La phrase est lâchée. Simple, factuelle, mais d’une puissance dévastatrice. Il faut imaginer la scène : deux femmes, une mère et une sœur, face à un médecin, prêtes à s’allonger sur une table d’opération, à donner un morceau de leur propre corps, un lobe de leurs propres poumons, pour offrir une chance à leur fils, à leur frère. Un acte d’un amour si absolu qu’il transcende la peur et la logique médicale.

“Pour le coup, on ne savait pas, on ne s’était pas renseignées là-dessus”, précise Leslie. “Mais on aurait été prêtes à ça avec ma mère.”

Cette proposition, c’est le cri du cœur de ceux qui refusent l’inéluctable. C’est le fantasme de toute personne qui accompagne un proche vers la fin : pouvoir prendre une part de la souffrance, donner un peu de sa propre vie pour prolonger celle de l’autre. La réponse du corps médical fut un non catégorique. “Ce n’était pas possible.”

La médecine a ses limites, que l’amour ne connaît pas. Cette révélation, dix-huit ans plus tard, n’est pas anecdotique. Elle est le cœur battant du drame de Grégory Lemarchal. Elle dit tout de la force de ce clan familial – Pierre, Laurence, Leslie – uni face à la maladie. Elle dit tout du combat qu’ils ont mené, non pas à trois contre la maladie, mais à quatre, Grégory étant le premier des guerriers.

Le témoignage de Leslie ne s’arrête pas à cet acte d’amour manqué. Il explore aussi l’après, la survie. Car lorsque Grégory est parti le 30 avril 2007, il a laissé derrière lui des vies brisées. Leslie, qui n’était qu’une adolescente lorsque son frère est devenu une star, a dû grandir avec ce vide.
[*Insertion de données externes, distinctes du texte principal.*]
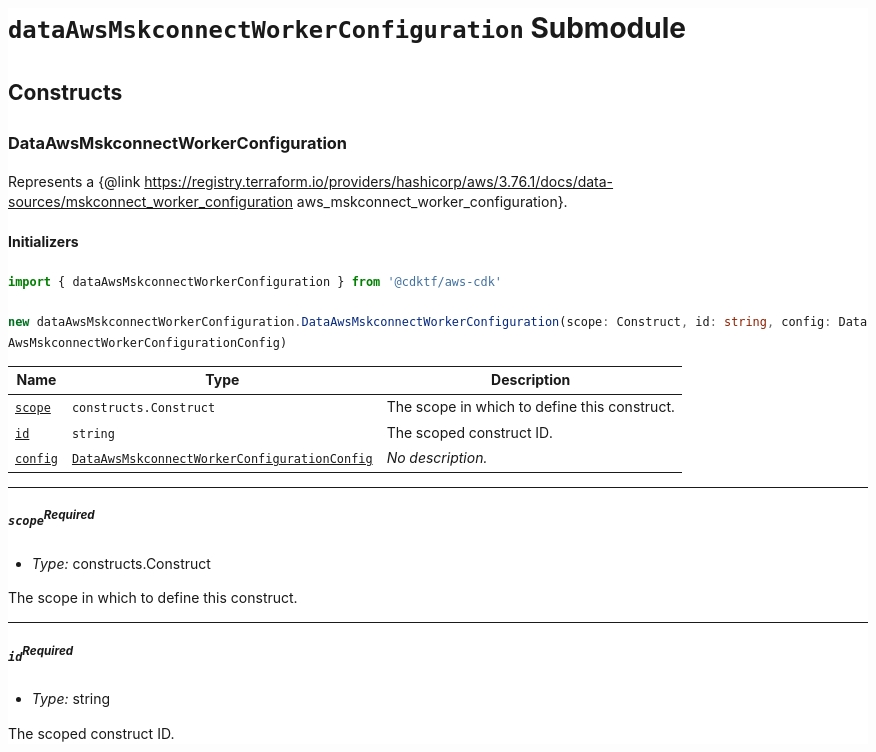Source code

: # `dataAwsMskconnectWorkerConfiguration` Submodule <a name="`dataAwsMskconnectWorkerConfiguration` Submodule" id="@cdktf/aws-cdk.dataAwsMskconnectWorkerConfiguration"></a>

## Constructs <a name="Constructs" id="Constructs"></a>

### DataAwsMskconnectWorkerConfiguration <a name="DataAwsMskconnectWorkerConfiguration" id="@cdktf/aws-cdk.dataAwsMskconnectWorkerConfiguration.DataAwsMskconnectWorkerConfiguration"></a>

Represents a {@link https://registry.terraform.io/providers/hashicorp/aws/3.76.1/docs/data-sources/mskconnect_worker_configuration aws_mskconnect_worker_configuration}.

#### Initializers <a name="Initializers" id="@cdktf/aws-cdk.dataAwsMskconnectWorkerConfiguration.DataAwsMskconnectWorkerConfiguration.Initializer"></a>

```typescript
import { dataAwsMskconnectWorkerConfiguration } from '@cdktf/aws-cdk'

new dataAwsMskconnectWorkerConfiguration.DataAwsMskconnectWorkerConfiguration(scope: Construct, id: string, config: DataAwsMskconnectWorkerConfigurationConfig)
```

| **Name** | **Type** | **Description** |
| --- | --- | --- |
| <code><a href="#@cdktf/aws-cdk.dataAwsMskconnectWorkerConfiguration.DataAwsMskconnectWorkerConfiguration.Initializer.parameter.scope">scope</a></code> | <code>constructs.Construct</code> | The scope in which to define this construct. |
| <code><a href="#@cdktf/aws-cdk.dataAwsMskconnectWorkerConfiguration.DataAwsMskconnectWorkerConfiguration.Initializer.parameter.id">id</a></code> | <code>string</code> | The scoped construct ID. |
| <code><a href="#@cdktf/aws-cdk.dataAwsMskconnectWorkerConfiguration.DataAwsMskconnectWorkerConfiguration.Initializer.parameter.config">config</a></code> | <code><a href="#@cdktf/aws-cdk.dataAwsMskconnectWorkerConfiguration.DataAwsMskconnectWorkerConfigurationConfig">DataAwsMskconnectWorkerConfigurationConfig</a></code> | *No description.* |

---

##### `scope`<sup>Required</sup> <a name="scope" id="@cdktf/aws-cdk.dataAwsMskconnectWorkerConfiguration.DataAwsMskconnectWorkerConfiguration.Initializer.parameter.scope"></a>

- *Type:* constructs.Construct

The scope in which to define this construct.

---

##### `id`<sup>Required</sup> <a name="id" id="@cdktf/aws-cdk.dataAwsMskconnectWorkerConfiguration.DataAwsMskconnectWorkerConfiguration.Initializer.parameter.id"></a>

- *Type:* string

The scoped construct ID.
Elle confie avec une honnêteté déchirante le fardeau de celle qui reste : la culpabilité du survivant.

“Moi je n’ai pas été malade, j’aurais pu l’être”, souffle-t-elle, les yeux embués. “Y a un moment on se dit : ‘Viens on inverse les rôles, pourquoi lui, pourquoi pas moi ?’” Cette question, “Pourquoi lui ?”, a hanté des millions d’admirateurs. “Pourquoi pas moi ?”, se demande celle qui partageait son sang, son enfance, ses rires. C’est le poids injuste et irrationnel qui pèse sur les fratries touchées par la maladie génétique.

Leslie Lemarchal explique son long cheminement pour passer de “survivre” à “vivre”. “J’ai réussi, déjà, à survivre à son départ. Mais survivre ce n’est pas vivre. J’ai réussi à trouver le chemin de mon bonheur à moi”, confie-t-elle. Un bonheur trouvé dans la maternité, mais aussi et surtout dans la transmutation de sa douleur en action.

Car si ce don du vivant n’a pas été possible, la famille Lemarchal a trouvé un autre moyen de donner. L’Association Grégory Lemarchal, qu’ils ont fondée sur les cendres de leur chagrin, est devenue l’œuvre de leur vie. Un don d’une autre nature, plus vaste, plus durable. En s’investissant “corps et âme” dans cette association, Leslie accomplit chaque jour, symboliquement, ce geste de “don” qu’elle voulait faire. Elle ne donne pas un lobe de poumon, elle donne son temps, son énergie, sa voix, pour que le combat de Grégory ait un sens.

Chaque avancée dans la recherche, chaque Maison Grégory Lemarchal qui accueille des patients, chaque personne sensibilisée au don d’organes, c’est un peu de ce souffle que Grégory n’a pas eu qui est redistribué.

Les mots de Leslie Lemarchal sont un rappel puissant. Ils nous rappellent que derrière la figure lumineuse de l’artiste, il y avait un jeune homme dans l’urgence de vivre, entouré d’une famille prête à l’ultime sacrifice. Ils nous rappellent la cruauté de l’attente d’une greffe, cette “loterie” tragique où la vie de l’un dépend de la mort d’un autre.

“Greg, j’ai envie de dire que je l’aime d’un amour éternel. Qu’il me manque mais que ça va, que sa petite sœur est heureuse.” Cette phrase, empreinte d’une sérénité durement acquise, est peut-être le plus bel hommage. Le “geste impensable” n’a pas eu lieu, mais l’amour qui l’a inspiré, lui, est devenu une force inarrêtable qui continue, 18 ans plus tard, de déplacer des montagnes.